ALTHOUGH MARJORIE BARNARD may not yet be recognised as one of the most significant Australian writers of the 1930s, her short stories have always been admired, and one of them is remarkable for both stunning Frank Dalby Davison and baffling later readers. He had been rather a stem critic of her short fiction, but when she gave him "Dry Spell" to read in July 1940 she reported getting "quite a jolt": its effect on him was like a torpedo which "holed [him] below the water line". It is a powerful and intriguing story, the appeal of which lies not only in its allusive obscurity, but also in a more successful integration of narrative interest, political ideas, personal anguish and symbolic resources than Barnard achieved in most other work inspired by the war. In this essay I will put forward a number of possible interpretations of "Dry Spell" and some suggestions as to why it might have had such an impact on Davison.

"Dry Spell" is set in the third waterless summer of a prolonged drought. Around Sydney "was a great fan of desolation. The sun had beaten the Emu Plains to a black brown on which the isolated houses ... drifted like flotsam on a dead sea." In the bush the gum trees were dying, and agriculture had come to a standstill: "Orchards were long since dead, and the trees fallen on the eroded ground ... The flats that used to be vegetable gardens were bare." The long-term desiccation of the continent feared in My Australia has been fantastically accelerated: even the fertile eastern seaboard has gone the way of the add inland.

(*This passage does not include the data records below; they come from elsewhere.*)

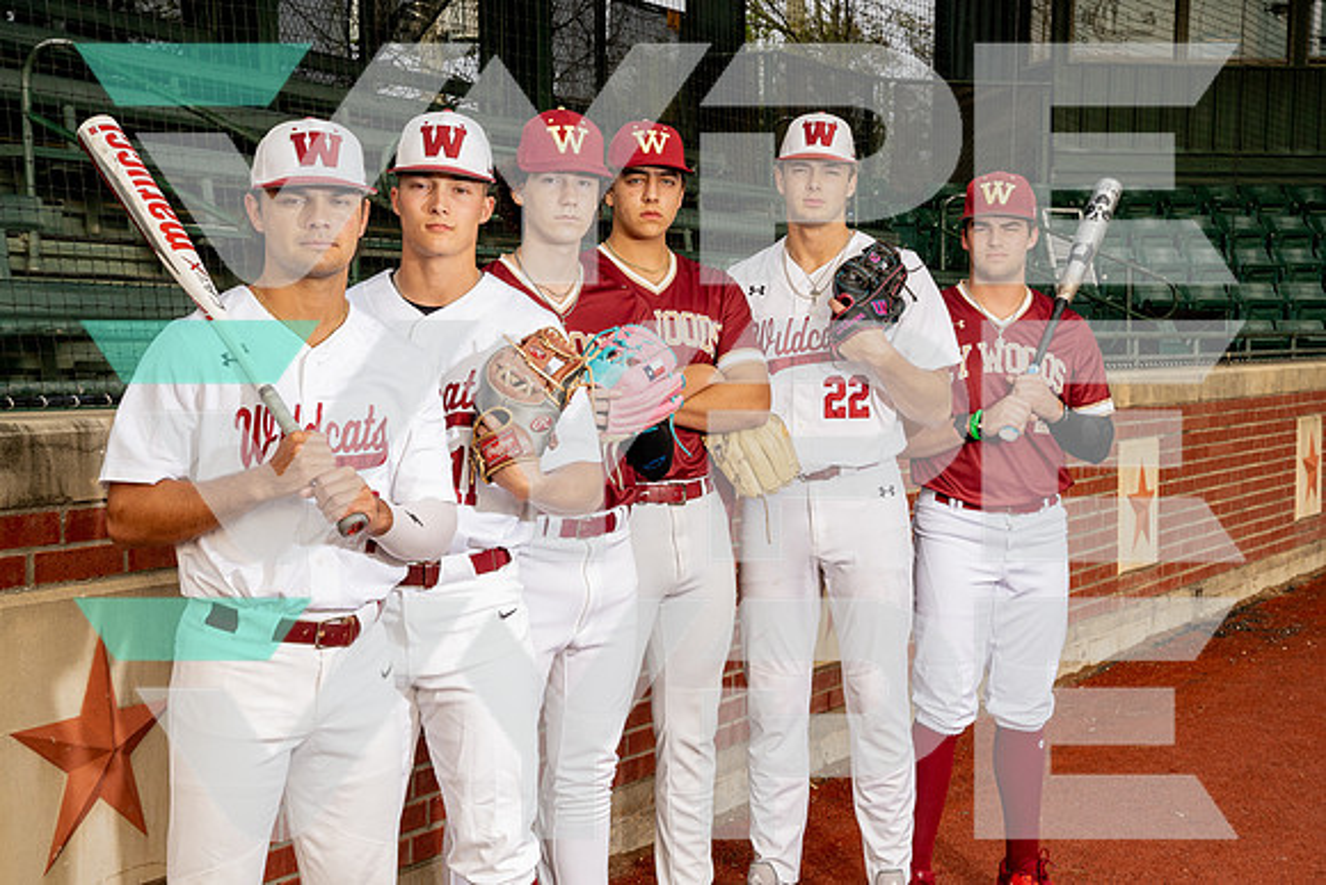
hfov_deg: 31.0
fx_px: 2395
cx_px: 663
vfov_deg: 20.9
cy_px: 442
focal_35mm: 65
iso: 400
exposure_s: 1/250
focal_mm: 65
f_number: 11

Near the narrator's home the hills of the golf course

 
   were stripped to pale brown and tawny purple. The earth was like starved, 
   sagging flesh of an iron skeleton ... I used to think that the desert of 
   Arizona looked like that. Now I know that heat and drought can bring even 
   the gentlest country to it. 

The story crackles with images of fire, impending destruction and a sense of retribution. Bushfires have licked through the scrub on the outskirts of the city, leaving patches of black: "wide firebreaks had been cut as the only protection ... They looked like the trail of vengeance." The fine houses in the wealthy suburbs are exposed when

 
   the gardens that had embowered them were perished. Tinder dry, fire had 
   been through many of them, scorching walls and blistering the paint ... The 
   owners had fled, not so much from present hardship, as from the nebulous 
   threat of being trapped in a doomed city. 

Suggestions of looming catastrophe are everywhere: "The whole of our civilization was piled up like a pyre waiting for the fire to consume it." The social effects of the drought are rather like those of a war or depression: water and food are rationed, there is unemployment as a result of scarcity; and there is always a crowd of idlers at the post office reading weather bulletins, but nobody believes them:

 
   The city seethed with rumours and with the promulgation of fantastic 
   schemes, but everyone is fatalistic about the drought. They didn't expect 
   it to break, they even took an inverted pride in it. It, at least, relieved 
   them of the responsibility of living their own lives.